Meet the new, reimagined Square Stand

A powerful iPad point of sale with an intuitive, customer-driven checkout and integrated payments.

How to write a restaurant business plan FAQs

Why do I need a business plan for my restaurant?

A restaurant business plan provides a blueprint for success. It’s more than a document – it serves as your North Star when making important decisions, encouraging you to think strategically as you launch and grow. It’s also necessary to secure funding. Investors care about profitability, and a polished business plan shows you’ve done your market research, analyzed the competition and mapped out a path to profitability.

What is a good restaurant business plan?

A good restaurant business plan clearly defines your concept, target audience, strategy and operational plan. It shows investors your path to profitability, including a breakdown of financial projections. But it’s also honest about potential weaknesses or risks. It may include the following elements:

  • Executive summary
  • Company description
  • Market analysis
  • Strengths, weaknesses, opportunities, threats (SWOT) analysis
  • Details on menus and sourcing
  • Marketing strategy
  • Target market definition
  • Branding information
  • Organization and management overview
  • Financial plan

What are the main purposes of a restaurant business plan?

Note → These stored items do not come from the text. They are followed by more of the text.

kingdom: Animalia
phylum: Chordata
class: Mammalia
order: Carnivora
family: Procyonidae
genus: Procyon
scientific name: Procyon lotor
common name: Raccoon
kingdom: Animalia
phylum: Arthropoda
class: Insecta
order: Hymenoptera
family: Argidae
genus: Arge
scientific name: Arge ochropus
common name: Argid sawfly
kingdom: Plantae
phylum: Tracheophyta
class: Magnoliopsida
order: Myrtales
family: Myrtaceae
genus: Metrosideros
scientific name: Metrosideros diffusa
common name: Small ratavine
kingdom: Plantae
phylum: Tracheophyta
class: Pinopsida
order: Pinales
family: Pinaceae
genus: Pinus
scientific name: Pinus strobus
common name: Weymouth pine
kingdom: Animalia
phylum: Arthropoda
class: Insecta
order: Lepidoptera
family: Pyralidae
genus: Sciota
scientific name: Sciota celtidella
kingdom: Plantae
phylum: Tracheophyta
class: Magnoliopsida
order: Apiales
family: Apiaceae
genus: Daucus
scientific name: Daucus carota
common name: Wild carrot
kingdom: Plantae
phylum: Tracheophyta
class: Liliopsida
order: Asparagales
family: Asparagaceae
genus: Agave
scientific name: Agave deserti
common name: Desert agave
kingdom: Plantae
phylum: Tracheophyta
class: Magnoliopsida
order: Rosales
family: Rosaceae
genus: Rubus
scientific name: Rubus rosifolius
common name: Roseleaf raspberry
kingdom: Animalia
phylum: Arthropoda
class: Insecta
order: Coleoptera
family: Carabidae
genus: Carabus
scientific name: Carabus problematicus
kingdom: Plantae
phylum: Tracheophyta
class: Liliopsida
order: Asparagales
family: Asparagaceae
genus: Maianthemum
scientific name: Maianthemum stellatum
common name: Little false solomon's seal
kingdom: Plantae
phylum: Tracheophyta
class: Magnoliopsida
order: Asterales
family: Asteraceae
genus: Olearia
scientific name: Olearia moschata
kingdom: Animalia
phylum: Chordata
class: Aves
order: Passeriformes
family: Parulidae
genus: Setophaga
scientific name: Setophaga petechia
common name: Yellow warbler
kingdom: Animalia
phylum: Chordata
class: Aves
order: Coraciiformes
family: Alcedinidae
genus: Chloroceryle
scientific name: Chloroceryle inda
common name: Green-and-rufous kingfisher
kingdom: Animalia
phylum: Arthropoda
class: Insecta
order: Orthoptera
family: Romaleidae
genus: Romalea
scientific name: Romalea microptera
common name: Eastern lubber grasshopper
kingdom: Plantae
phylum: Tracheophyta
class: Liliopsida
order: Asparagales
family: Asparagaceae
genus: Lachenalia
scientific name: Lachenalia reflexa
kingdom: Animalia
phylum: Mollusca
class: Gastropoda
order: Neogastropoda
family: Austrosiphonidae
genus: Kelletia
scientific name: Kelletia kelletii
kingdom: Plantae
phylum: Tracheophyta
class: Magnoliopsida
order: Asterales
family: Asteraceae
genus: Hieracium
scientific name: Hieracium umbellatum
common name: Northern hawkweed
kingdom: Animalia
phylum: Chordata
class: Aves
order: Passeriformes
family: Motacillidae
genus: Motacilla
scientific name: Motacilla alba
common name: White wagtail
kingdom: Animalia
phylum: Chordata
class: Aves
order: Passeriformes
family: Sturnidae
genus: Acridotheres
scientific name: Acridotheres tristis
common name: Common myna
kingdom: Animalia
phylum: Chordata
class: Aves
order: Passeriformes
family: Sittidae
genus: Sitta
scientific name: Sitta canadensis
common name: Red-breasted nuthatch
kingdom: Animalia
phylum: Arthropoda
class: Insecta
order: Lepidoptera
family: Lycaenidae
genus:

A restaurant business plan should accomplish three things: Define and clarify your vision, guide operations and decision-making as you grow and help secure funding by showing investors or potential partners that your idea can be profitable.

How often should I update the business plan of my restaurant?

It’s a good idea to revisit the business plan of your restaurant once a year. Your strategy may evolve as you try different approaches and gain new insights about your customer base, and you want your business plan to be current. You should also update it if you make any big changes, such as expanding your offerings with a retail line or overhauling your menu.